YouTube, far more aware than I that I’d boarded the train to cartoon canine Queensland, insisted I watch Pugly’s How the Miscarriage in Bluey Changes EVERYTHING (Exploring Emotional Distress in Miscarriages) next.
What the fuck? How did this show go from a cartoon dog dad’s cringe over-commitment to silly games to miscarriage? I clicked.
By the end of the analysis, I was starting to wonder if maybe the Bluey episodes I watched weren’t representative of the show in general (spoiler: they weren’t!). I watched a third analysis, and then a fourth, and then it occurred to me I should probably…you know…give actual Bluey episodes another chance.
And I’m glad I did, because Bluey is an exquisitely accurate observation of humanity, depicting universal experiences of childhood and parenthood with a crafted specificity and nuance. It’s so interested in being about the larger patterns that we see in real men and women and boys and girls that it’s quietly and very firmly disinterested in tiresome ideological agendas.
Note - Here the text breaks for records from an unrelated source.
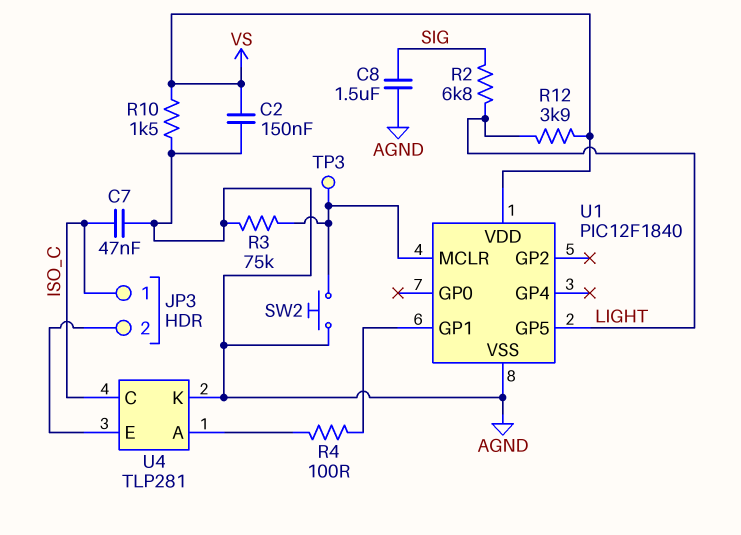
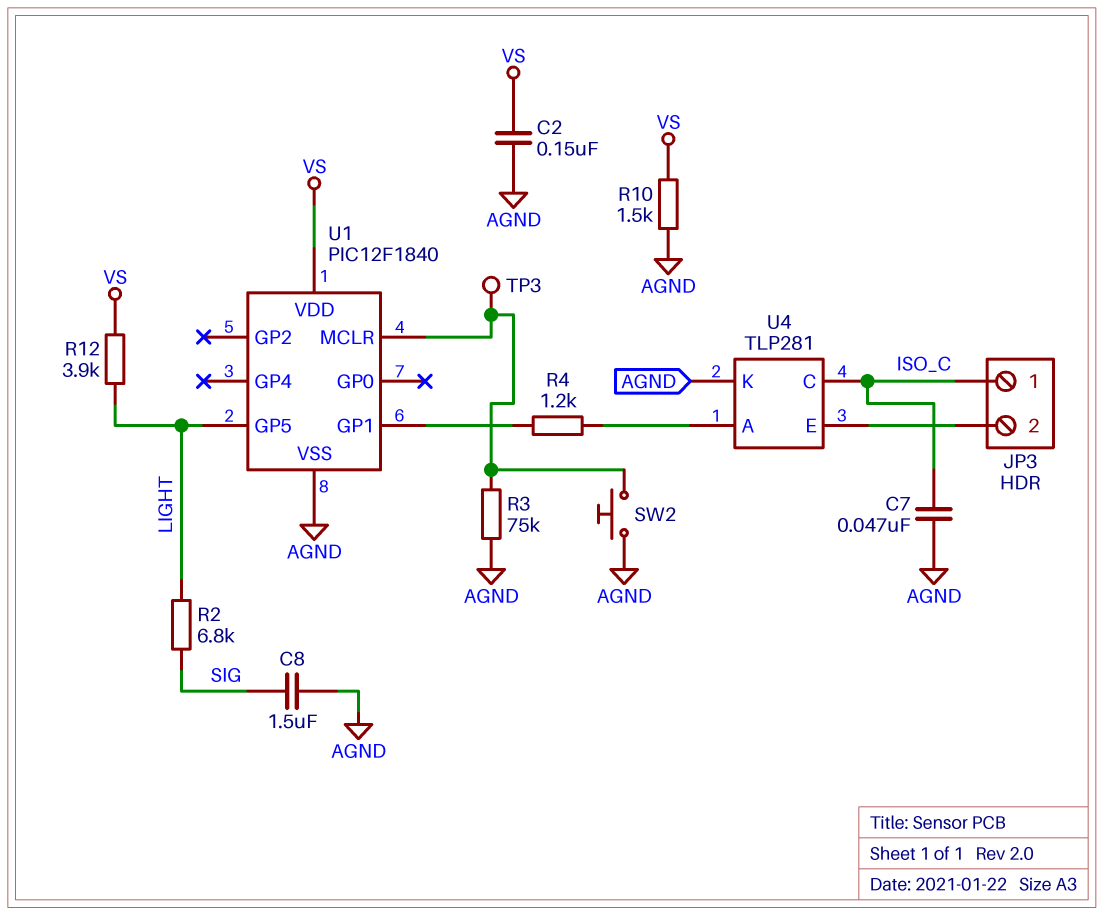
R4: 100 (U1/GP1, U4/A) -> 1.2k (U1/GP1, U4/A)

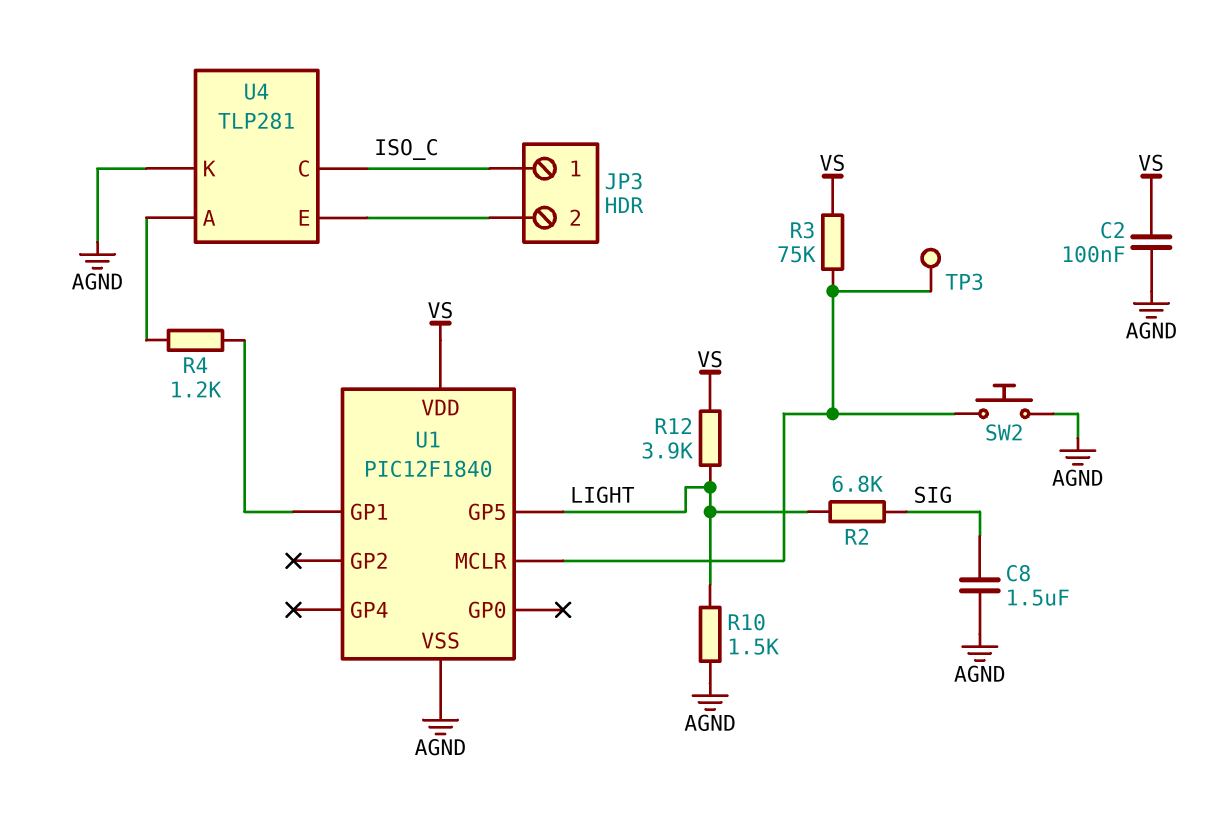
C2: 150nF (AGND, VS) -> 100nF (AGND, VS)
C7: 47nF (AGND, ISO_C) -> none
R3: 75k (AGND, U1/MCLR) -> 75k (U1/MCLR, VS)
R10: 1.5k (AGND, VS) -> 1.5k (AGND, LIGHT)

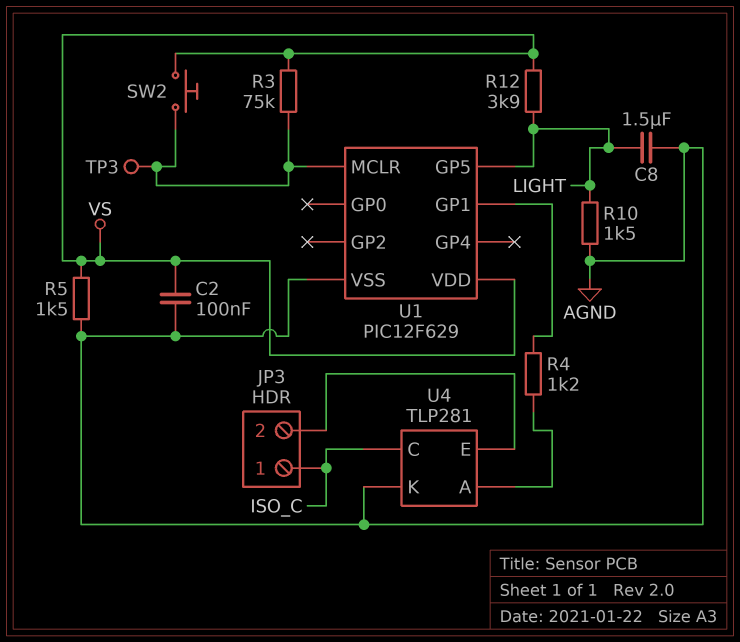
C8: 1.5uF (AGND, SIG) -> 1.5uF (AGND, LIGHT)
R2: 6.8k (LIGHT, SIG) -> none
R5: none -> 1.5k (AGND, VS)
SW2: button (AGND, U1/MCLR) -> button (U1/MCLR, VS)
U1: PIC12F1840 -> PIC12F629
Real dads tend to be more like this, and real mums tend to be more like that, and real boys and real girls often have overlapping interests but consistently differing focuses. #sorrynotsorry, Kathleen Kennedy.
There are dozens of wonderful episodes in the series current 150 episodes, which is an astonishing achievement on its own, but one particular episode stands amongst the greatest works of animation of all time.
Yes, you read that right.
That episode is Sleepytime, available on YouTube. Every word and note and frame is perfect in a way that would require a much longer essay to fully analyze. When you see it, you’ll get it. BUT! Don’t click on it yet.
The Essential Bluey Episodes on YouTube
While Sleepytime can stand on its own, it is greatly enhanced by having an understanding of the characters.
And so, for you, dear Reader, I have assembled a curated list from the limited collection of episodes available on YouTube. It’s almost impossibly difficult to rank them - many episodes of Bluey are equally all terrific - but the following sprint so that Sleepytime can launch into space.
Pass the Parcel - In which everyone discovers that resilience is far more precious than equity.
The Pool - In which everyone discovers that responsibility isn’t boring.
Mini Bluey - In which the quiet part about parents having a favorite child is said out loud.
The Yoga Ball - In which Bingo learns that we must be responsible for saying “No!” when someone hurts us.
Baby Race - In which actual parents in the audience are made to cry.
Faceytalk - In which the show somehow also manages to produce one of the funniest animated shorts of all time (this doesn’t have anything to do with providing background for Sleepytime, but I couldn’t NOT include it).